Русский скелет в шведском музее

  Стокгольм – главный город и резиденция шведских королей – расположен на берегах и островах  протока, соединяющего озеро Меларен со шхеристым заливом Балтийского моря.
  Хмурый ноябрьский день 1667 года. Хлопья мокрого снега медленно падали на головы горожан, запрудивших  площадь Сторторгет в Гамластане, печально знаменитую своей  памятной « стокгольмской кровавой баней». Именно здесь, ровно сто сорок лет назад, в ноябре 1520 года, король Кристиан  Второй Датский, дабы укрепить пошатнувшийся трон, казнил  около ста шведских дворян и простых горожан.
  А сейчас  жуткий холодок барабанной дроби щекотал уши и пробегал по спинам их потомков, застывших в толпе. Взоры людей прикованы к высокому деревянному эшафоту.
  Подручные палача в красной маске поставили на колени перед  плахой обезумевшую от ужаса жертву в белой рубашке, оборвали на шее кружевной воротник. Под нарастающий наплыв барабанного стрекота послышался хрясткий удар тяжелого топора. Лезвие впилось, пройдя сквозь живую плоть, в древесину колоды. С глухим стуком шар усеченной головы бухнул о доски настила и покатился по нему, оставляя  кровавый след.
  Палач поднял перемазанную «хранительницу бывшего хитромудрия» и показал народу.
Стоявший поблизости барон Адольф Эберс вздохнул и негромко промолвил:
-Свершилось! Dura lex, sed lex!- Суров закон, но это закон! Нет человека – нет проблемы. Русские давно требовали его выдачи, не так ли, профессор?
  Почтенный ученый муж, профессор биологии Олаф Рудбек, также пришедший посмотреть на казнь, тихо ухмыльнулся  и произнес:
- Знаете, Адольф, мне кажется, что наш друг еще послужит шведской науке так же, как при жизни служил он шведской короне.
                -------------
   То, что мы привычно называем министерствами и департаментами, во времена Московской Руси нарекалось приказами – правительственными учреждениями по управлению страной и ее отдельными территориями.
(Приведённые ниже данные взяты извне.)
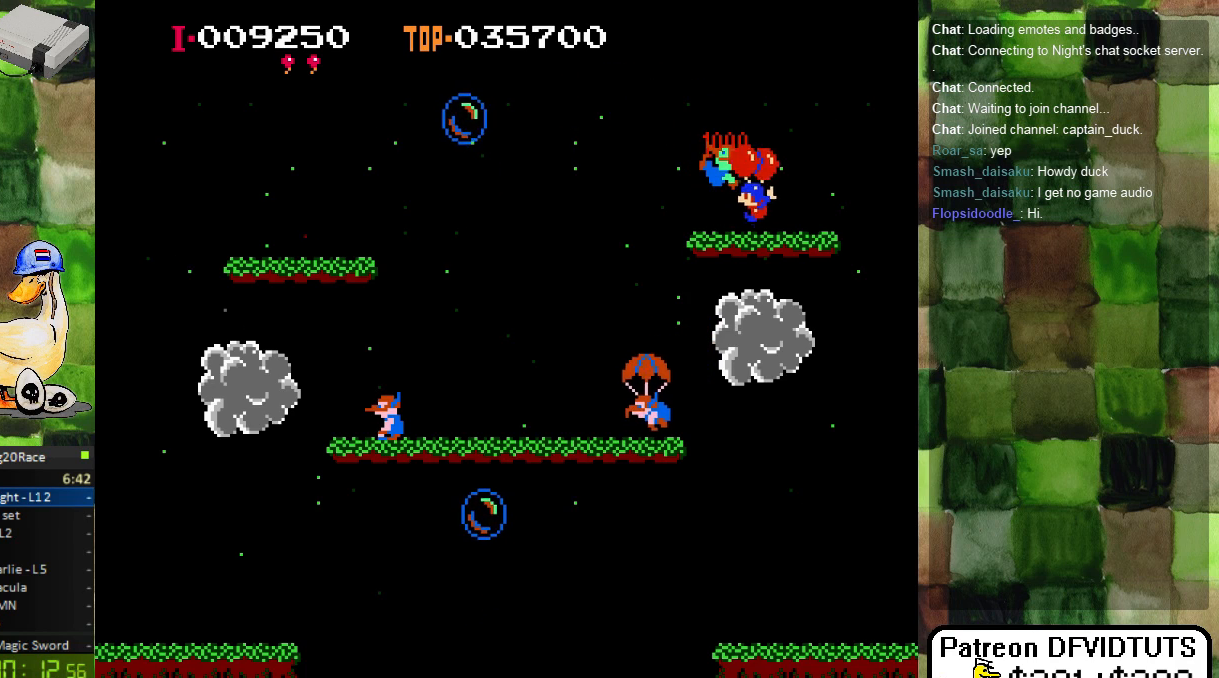
{"dt_ms": 500, "buttons": ["DPAD_LEFT"], "events": []}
При царе Алексее Михайловиче в середине 17 века главным среди них был Посольский приказ, ведавший иностранными делами – МИД по-нашему. Его помещения тянулись от Архангельского собора Кремля по обрыву к Спасским воротам. На чешуйчатой кровле посольской палаты уже тогда светился глобус – «земное яблоко»- знак того, что Москва хочет знать и знает весь мир.
   Всего приказов было до сорока семи. Во главе каждого стоял назначаемый царем знатный боярин, называемый судьей. При нем был помощник из родовитых людей. Перепиской, делопроизводством ведал дьяк – главный секретарь. Знатных судей царь часто менял, а вот дьяков назначал  из «поповичей и простого всенародства» за заслуги перед отечеством. И были они его преданнейшими слугами.
   В особой горнице –«казенке» - стояла «казна» - обитый железом сундук с деньгами и ценностями. Там и собирались. Решение приказа входило в  силу, когда принималось единогласно, хотя на практике так бывало не всегда.
   А в других комнатах скрипели перьями многочисленные подьячие. В 60-х годах 17 столетия в Посольском приказе  служило больше сотни старших, средних и молодых подьячих, причем старшие получали по 155 рублей в год, а младшие не свыше десяти.
  В шесть утра  сторож отворял двери, и приказ заполнялся служилой братией. С перерывом на обед подьячие корпели над бумагами. Иные до того увлекались, что в положенные девять вечера не расходились по домам, а  оставались работать  на ночь.
  - Годового расхода бумаги в московских приказах хватит, чтобы покрыть  землю всей Московии, - шутили английские купцы.
  Подьячий был поистине виртуозом своего дела! Заложив запасное гусиное перо за ухо и повесив на шею медную чернильницу, он мог работать и без стула, и без стола. Присядет на полено или подоконник, положит полосу бумаги на колено - и «пошла строчить губерния!»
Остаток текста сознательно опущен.